When you travel to Nepal, special, delicate and colorful objects that you can’t find anywhere else are ubiquitous all around. Kathmandu Durbar Square or Thamel are the best places to select the souvenirs you want to buy. What five souvenirs would you never regret bringing home? Let’s see.


Thangka is a painting that is totally handcrafted, with bright colors and vivid Buddhist and Hindu deities. Compared to Tibetan thangkas, one shopkeeper told us that while they were all about Buddhism, Nepali thangkas included not only elements of Buddhism, but also Hinduism, which explained why you can find Shiva, Mahakal, and other Hindu deities frequently represented in them. People like to hang thangkas on the walls of temples and houses, for they are not only decorations, but also bless the owners with good luck. Depending on the technique, material, and size, the prices of thangkas can vary. The best thangkas use natural substances as paint, such as gold, silver, agate, malachite, and other precious mineral materials, or the pigment extracted from plants.


Walking into the shop, thousands of colorful pashmina shawls dazzled my eyes and astounded me. Pashmina is widespread in Nepal, but what is pashmina really? It is made from Himalayan mountain goats, and well-known for its incredibly soft and smooth texture. Since it’s light and thin, it won’t look bulky on the wearer. Most importantly, it keeps you warm. At a shop located in Narsingh Chowk, a shopkeeper opened packages of shawls for us and answered our enquiries patiently, even though we didn’t buy anything. He took out a lighter, burned a little part of the pashmina, and let me smell the scent. Burning a small section of pashmina is an effective method for establishing its quality: good pashmina smells like burnt feather, bad or fake pashmina has no smell at all.


Bagh Chal (Tiger moving game)

This is a distinctive game in Nepal—so famous that almost every Nepali can play it. There are four tiger pieces and twenty goat pieces in the game. The board layout is easy to draw, and players can play it anywhere accordingly. They have to think out strategies to attack and defend in order to win. It is an intelligent puzzle game, which is appropriate for the young and old, men and women. Buying one for family or friends, it is more than an entertaining game; it can exercise our brain, as well as forge the relationship between people!

Nepali Tea

Nepali people like drinking tea.

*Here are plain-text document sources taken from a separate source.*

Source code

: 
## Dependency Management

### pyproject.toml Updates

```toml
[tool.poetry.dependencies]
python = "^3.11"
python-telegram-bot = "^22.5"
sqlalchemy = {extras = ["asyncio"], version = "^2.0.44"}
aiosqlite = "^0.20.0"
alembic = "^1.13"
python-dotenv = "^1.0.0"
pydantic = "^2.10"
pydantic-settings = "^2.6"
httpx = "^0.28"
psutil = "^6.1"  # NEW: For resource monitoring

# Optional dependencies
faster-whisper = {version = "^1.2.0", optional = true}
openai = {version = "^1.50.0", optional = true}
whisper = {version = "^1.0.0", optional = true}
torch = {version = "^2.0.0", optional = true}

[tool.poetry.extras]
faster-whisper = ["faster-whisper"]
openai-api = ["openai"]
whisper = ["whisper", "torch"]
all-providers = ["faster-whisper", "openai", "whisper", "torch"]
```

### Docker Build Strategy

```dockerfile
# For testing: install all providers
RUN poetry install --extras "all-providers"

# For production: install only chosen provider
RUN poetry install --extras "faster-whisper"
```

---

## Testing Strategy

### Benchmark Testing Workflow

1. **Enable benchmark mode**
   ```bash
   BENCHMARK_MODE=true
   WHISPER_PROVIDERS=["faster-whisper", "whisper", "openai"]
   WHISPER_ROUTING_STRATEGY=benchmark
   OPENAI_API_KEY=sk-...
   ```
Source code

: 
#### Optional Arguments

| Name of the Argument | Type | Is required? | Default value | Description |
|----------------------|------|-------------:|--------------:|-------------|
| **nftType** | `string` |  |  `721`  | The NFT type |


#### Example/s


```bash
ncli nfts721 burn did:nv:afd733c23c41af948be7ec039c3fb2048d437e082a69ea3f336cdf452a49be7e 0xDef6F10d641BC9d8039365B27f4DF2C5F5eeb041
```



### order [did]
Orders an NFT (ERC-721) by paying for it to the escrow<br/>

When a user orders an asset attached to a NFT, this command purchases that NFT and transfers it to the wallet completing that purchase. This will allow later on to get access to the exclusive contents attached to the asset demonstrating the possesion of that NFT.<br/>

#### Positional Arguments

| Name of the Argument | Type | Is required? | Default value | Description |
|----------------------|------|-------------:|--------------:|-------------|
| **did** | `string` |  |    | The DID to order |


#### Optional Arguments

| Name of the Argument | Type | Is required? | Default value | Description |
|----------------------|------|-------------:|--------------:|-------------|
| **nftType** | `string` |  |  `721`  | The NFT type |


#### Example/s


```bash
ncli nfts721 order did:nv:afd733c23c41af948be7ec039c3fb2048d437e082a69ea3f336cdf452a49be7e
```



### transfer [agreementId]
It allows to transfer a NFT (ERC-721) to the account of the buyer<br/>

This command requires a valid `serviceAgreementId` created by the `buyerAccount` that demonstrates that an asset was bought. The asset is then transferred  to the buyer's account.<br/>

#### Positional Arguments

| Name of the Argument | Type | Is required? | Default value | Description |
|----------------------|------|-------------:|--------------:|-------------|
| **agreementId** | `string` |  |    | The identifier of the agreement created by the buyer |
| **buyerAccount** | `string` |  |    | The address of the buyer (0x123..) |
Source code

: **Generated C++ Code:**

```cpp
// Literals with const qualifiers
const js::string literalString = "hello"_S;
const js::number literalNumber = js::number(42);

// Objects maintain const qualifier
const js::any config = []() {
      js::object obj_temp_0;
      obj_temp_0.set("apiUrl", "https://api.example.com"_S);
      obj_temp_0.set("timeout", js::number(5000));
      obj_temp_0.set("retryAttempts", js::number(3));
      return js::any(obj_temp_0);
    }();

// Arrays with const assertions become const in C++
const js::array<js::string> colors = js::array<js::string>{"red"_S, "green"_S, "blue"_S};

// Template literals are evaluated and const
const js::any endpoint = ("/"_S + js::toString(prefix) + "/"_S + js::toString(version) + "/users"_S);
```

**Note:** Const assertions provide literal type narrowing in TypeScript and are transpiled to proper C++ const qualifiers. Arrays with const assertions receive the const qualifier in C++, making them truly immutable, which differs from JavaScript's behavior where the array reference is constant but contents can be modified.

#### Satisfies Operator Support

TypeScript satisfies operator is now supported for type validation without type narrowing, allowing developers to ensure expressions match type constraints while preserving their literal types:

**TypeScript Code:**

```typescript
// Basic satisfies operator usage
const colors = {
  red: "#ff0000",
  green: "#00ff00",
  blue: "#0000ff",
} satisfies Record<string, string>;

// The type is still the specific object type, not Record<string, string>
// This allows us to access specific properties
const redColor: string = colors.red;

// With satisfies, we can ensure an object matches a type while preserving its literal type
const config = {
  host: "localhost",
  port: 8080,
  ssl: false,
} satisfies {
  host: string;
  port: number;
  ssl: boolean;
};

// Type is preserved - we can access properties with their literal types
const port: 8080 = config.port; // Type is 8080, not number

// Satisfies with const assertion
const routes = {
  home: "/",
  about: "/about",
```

Tea is to Nepalis as water is to fish. When visiting a Nepali restaurant, a cup of milk tea is a drink worth trying. The milk tea served has masala in it; Nepalis will add special spices into the tea, which exhibits a strong color and subtle aroma after infusion. Himalayan black tea wins most Chinese people’s affection, for its taste is not that strong as CTC tea (crush, tear, curl tea). The tea on sale will be stored in a Shorea wooden box, with beautiful pattern on it.

Nepali Puppet Dolls

Falling in August or September according to the Nepali calendar, and lasting for eight days every year, Indra Jatra is the most important festival of Kathmandu. Only at that time can we see the Kumari (Living Goddess). Wearing different kinds of masks and costumes, classical dancers gather and dance the Lakhey dance to propitiate Indra, the god of rain. According to the tradition of the festival, Nepali people make portable puppet dolls, with at least four lines tied to the doll’s hands that can be controlled by a puppet master. When shaking the sticks, the doll moves like Lakhey dancers. Some puppet dolls combine two different characters, and some have four different masks. Also, as a living goddess who is worshiped in Nepal, Kumari is a major tourist attraction, and her sacred image is frequently utilized to make dolls; the deities of Bhairav and Ganesh are the next most popular deity dolls after Kumari.

Besides these five souvenirs, there are many others you can find in Nepal. The deeper you venture, the more fantastic the crafts you will find. Alleys lined with shops selling everything from unique handicrafts to religious artifacts, ethnic clothes to outdoor goods—somewhere down a Kathmandu alley, there may be a treasure just right for you.